● **EXERCISE BRIEF**:
Write out the line that contains "nose: (324, 134)" and every line after it through the end of the entries, exactly as given and with no other lines.

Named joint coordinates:
Content starts
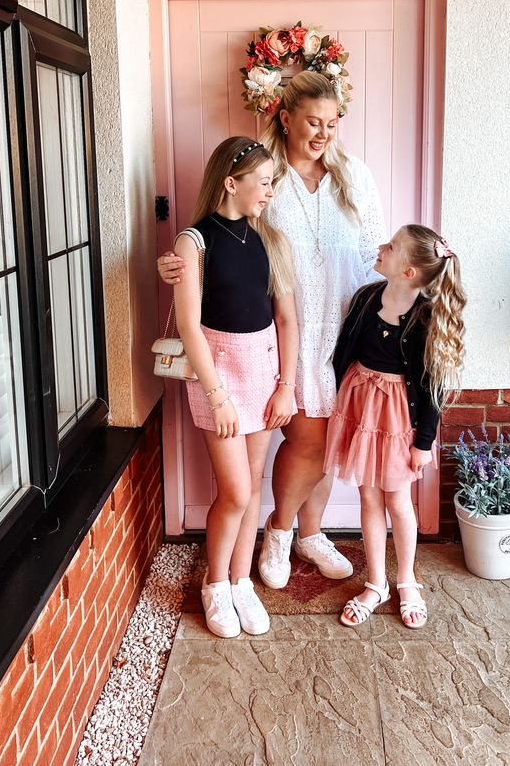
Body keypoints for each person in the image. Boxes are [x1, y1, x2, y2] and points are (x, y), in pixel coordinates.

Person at [158, 71, 386, 587]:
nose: (324, 134)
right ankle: (279, 532)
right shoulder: (263, 174)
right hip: (278, 334)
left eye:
Content ends
● **ANSWER BOX**:
nose: (324, 134)
right ankle: (279, 532)
right shoulder: (263, 174)
right hip: (278, 334)
left eye:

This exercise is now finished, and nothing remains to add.